RECORDS PROVIDED -
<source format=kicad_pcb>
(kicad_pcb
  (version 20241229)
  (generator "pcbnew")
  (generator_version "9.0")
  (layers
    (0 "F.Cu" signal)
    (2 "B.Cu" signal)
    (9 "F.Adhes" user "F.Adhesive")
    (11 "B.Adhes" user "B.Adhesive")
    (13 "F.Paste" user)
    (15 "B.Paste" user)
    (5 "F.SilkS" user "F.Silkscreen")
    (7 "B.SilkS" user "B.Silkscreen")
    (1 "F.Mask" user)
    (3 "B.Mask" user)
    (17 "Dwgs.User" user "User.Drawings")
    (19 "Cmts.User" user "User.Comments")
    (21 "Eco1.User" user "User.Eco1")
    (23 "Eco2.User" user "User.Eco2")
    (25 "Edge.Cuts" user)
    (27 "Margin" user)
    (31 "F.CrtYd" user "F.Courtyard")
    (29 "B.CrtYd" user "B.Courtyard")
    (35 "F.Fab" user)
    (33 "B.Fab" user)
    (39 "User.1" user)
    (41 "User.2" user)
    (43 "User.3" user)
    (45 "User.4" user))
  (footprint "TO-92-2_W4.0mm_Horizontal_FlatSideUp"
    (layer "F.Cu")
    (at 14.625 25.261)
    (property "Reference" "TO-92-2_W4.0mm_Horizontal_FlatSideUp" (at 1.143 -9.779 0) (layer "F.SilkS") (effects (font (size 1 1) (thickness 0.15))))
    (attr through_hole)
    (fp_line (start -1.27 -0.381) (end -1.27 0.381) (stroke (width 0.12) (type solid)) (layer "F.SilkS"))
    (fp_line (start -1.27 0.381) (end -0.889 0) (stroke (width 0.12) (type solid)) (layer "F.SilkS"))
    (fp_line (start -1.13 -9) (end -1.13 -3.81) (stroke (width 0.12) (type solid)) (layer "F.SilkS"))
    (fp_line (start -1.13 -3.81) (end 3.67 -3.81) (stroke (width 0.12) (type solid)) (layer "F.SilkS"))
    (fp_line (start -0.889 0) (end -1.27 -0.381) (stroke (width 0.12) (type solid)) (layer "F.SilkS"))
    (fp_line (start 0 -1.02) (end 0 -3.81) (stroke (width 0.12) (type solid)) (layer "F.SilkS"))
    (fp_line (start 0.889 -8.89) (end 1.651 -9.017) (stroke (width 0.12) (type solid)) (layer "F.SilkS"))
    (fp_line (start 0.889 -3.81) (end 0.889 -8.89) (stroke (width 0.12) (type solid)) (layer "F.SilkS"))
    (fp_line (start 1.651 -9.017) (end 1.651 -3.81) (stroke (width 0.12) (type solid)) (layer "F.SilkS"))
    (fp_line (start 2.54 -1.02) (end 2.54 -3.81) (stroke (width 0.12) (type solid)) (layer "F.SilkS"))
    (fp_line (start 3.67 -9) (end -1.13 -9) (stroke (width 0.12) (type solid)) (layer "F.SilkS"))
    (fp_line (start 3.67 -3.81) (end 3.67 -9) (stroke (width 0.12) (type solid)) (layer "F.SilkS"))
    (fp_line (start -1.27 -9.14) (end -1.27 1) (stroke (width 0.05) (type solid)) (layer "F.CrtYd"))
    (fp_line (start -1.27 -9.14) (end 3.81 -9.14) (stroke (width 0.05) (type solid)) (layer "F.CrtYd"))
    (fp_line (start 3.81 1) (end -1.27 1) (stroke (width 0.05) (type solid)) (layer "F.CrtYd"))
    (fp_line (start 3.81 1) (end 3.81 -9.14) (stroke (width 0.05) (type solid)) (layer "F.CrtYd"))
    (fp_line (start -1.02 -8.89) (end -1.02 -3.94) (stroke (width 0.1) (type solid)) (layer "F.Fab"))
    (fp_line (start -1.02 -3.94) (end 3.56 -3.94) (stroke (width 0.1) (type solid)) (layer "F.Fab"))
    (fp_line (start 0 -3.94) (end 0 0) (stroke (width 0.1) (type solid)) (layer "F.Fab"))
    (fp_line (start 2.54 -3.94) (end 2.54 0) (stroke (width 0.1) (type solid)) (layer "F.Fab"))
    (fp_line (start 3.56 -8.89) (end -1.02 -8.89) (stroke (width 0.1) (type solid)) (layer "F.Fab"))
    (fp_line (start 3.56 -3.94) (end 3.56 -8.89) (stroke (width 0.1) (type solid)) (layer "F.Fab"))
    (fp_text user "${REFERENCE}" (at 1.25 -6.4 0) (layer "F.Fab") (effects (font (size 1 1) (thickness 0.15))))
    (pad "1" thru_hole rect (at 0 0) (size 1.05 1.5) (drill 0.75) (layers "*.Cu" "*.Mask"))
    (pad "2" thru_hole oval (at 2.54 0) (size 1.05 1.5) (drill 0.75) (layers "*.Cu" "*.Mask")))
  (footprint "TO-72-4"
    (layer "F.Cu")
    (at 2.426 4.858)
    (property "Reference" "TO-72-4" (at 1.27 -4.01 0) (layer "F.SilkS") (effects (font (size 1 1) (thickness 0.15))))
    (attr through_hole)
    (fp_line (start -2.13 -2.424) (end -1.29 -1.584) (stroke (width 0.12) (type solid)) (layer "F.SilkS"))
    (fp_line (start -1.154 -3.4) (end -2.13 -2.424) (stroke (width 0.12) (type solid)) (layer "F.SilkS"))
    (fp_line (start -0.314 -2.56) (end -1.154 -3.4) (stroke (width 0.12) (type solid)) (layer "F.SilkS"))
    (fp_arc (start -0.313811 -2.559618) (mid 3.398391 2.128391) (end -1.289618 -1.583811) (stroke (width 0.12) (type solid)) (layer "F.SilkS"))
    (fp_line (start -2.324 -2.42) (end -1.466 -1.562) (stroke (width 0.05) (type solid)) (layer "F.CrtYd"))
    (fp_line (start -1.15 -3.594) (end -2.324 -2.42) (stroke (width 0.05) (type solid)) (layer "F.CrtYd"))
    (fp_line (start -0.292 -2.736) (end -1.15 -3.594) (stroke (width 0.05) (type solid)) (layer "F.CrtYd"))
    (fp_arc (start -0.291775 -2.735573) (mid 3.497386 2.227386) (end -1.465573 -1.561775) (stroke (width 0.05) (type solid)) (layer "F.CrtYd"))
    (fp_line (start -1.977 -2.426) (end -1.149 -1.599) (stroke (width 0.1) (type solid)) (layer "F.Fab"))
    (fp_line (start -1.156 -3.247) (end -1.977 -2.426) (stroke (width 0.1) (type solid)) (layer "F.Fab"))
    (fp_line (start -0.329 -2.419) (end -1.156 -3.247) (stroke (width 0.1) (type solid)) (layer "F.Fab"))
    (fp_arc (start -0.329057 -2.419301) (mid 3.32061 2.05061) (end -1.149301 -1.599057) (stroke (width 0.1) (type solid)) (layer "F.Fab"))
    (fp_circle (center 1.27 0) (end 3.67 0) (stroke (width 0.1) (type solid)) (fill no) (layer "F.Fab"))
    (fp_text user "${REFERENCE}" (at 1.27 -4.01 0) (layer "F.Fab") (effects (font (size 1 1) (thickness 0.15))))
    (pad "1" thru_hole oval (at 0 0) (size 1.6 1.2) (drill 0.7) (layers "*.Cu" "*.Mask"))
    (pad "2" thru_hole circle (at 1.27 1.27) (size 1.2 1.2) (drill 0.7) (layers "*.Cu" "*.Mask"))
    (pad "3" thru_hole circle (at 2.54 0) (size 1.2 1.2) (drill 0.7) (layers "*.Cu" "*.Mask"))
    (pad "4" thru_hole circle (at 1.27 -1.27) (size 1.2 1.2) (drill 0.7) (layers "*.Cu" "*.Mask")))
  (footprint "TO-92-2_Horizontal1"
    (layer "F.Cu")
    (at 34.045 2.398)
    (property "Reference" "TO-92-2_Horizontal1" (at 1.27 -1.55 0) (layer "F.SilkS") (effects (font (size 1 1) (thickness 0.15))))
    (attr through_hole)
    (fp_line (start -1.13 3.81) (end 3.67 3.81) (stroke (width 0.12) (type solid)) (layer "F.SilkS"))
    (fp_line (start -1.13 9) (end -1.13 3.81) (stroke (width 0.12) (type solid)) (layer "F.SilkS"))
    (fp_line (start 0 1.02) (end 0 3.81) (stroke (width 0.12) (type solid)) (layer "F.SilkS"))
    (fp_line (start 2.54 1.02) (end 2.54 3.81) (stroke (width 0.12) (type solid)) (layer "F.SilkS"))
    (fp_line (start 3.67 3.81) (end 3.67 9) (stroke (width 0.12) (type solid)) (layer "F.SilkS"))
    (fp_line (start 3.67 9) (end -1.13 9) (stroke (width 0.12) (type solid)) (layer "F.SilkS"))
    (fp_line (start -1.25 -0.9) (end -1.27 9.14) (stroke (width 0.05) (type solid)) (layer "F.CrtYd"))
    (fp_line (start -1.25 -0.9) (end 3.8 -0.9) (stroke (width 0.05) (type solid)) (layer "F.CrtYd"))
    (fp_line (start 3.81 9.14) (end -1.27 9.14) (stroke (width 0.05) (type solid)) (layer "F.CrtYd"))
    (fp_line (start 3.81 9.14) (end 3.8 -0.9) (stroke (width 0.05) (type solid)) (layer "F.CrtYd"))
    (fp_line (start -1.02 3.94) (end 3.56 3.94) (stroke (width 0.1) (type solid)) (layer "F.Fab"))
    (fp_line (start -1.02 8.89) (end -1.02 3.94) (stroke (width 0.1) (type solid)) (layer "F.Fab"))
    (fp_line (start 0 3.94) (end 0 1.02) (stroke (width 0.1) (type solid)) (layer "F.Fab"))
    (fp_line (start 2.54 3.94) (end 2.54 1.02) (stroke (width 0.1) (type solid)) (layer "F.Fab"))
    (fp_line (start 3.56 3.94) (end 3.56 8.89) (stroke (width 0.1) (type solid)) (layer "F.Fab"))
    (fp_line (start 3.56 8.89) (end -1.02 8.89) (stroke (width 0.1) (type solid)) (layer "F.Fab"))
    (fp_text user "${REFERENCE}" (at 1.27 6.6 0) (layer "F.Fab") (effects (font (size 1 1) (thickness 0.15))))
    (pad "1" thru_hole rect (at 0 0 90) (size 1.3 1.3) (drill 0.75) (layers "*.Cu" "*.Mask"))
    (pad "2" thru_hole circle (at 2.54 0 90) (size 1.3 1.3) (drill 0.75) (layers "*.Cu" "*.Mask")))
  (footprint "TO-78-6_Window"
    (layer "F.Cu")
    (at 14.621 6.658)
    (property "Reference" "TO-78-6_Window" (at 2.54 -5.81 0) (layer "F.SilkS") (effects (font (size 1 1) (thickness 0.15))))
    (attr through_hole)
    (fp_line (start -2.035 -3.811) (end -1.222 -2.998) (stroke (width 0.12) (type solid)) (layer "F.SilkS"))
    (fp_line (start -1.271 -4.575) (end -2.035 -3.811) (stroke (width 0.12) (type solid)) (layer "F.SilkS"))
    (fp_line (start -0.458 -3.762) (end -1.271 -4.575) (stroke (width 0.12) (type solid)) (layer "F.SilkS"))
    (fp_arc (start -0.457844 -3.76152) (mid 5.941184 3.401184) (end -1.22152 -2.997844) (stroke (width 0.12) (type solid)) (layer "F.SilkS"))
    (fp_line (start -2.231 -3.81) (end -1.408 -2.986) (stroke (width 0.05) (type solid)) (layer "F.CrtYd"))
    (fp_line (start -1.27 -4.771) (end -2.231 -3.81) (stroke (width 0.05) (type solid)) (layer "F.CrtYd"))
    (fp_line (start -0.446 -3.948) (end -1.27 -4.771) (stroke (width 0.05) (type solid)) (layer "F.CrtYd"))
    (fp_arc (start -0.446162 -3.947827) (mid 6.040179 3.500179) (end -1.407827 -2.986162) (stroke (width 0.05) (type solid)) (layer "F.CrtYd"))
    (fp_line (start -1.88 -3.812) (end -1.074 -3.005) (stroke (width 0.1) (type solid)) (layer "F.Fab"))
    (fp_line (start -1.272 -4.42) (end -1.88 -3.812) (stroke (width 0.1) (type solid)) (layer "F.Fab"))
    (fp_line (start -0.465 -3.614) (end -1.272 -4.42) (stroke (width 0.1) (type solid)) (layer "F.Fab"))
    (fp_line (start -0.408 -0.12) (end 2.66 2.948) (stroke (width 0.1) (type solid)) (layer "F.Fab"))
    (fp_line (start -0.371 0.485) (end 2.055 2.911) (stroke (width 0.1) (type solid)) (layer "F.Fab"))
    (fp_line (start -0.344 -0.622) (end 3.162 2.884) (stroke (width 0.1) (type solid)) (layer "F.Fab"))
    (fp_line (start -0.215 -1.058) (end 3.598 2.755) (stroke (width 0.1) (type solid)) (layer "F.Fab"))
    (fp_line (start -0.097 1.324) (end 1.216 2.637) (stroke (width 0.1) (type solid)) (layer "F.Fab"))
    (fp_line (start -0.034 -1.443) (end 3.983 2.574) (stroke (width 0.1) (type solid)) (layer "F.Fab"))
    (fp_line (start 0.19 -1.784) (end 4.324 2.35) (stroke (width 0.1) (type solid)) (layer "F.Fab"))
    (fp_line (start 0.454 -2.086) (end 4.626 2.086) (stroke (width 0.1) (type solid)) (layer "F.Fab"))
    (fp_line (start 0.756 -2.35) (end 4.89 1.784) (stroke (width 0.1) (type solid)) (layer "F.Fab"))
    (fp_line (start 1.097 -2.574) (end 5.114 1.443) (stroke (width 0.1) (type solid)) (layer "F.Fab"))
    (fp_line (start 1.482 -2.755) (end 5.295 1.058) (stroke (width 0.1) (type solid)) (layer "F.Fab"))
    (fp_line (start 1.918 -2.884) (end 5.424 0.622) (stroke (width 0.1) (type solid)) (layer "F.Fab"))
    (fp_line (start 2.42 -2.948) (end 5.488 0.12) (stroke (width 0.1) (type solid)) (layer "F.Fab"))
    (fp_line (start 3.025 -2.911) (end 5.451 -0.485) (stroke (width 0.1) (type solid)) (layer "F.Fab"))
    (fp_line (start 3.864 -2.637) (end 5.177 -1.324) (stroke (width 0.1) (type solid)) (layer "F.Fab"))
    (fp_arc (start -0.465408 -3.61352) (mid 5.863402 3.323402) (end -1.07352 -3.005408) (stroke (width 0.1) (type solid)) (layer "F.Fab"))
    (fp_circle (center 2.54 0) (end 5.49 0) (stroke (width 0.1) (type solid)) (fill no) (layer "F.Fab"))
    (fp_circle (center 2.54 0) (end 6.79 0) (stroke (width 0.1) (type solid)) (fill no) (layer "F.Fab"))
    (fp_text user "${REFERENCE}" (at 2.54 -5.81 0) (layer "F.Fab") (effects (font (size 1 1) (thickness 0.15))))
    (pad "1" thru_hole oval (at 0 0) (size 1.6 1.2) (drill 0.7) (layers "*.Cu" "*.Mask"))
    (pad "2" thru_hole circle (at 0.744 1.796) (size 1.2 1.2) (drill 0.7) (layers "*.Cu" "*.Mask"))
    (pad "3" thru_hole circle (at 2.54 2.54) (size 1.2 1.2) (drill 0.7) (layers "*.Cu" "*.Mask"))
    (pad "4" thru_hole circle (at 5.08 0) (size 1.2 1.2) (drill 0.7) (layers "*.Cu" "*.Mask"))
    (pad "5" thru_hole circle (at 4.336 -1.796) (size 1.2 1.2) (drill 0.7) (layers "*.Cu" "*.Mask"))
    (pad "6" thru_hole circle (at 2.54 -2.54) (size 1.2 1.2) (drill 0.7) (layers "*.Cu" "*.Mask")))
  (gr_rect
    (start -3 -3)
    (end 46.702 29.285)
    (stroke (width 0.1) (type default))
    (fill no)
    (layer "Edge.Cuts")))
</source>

PROBLEM REQUIREMENTS - Find all the lines containing "Adhesive" in the material, then copy them.

ANSWER BELOW -
    (9 "F.Adhes" user "F.Adhesive")
    (11 "B.Adhes" user "B.Adhesive")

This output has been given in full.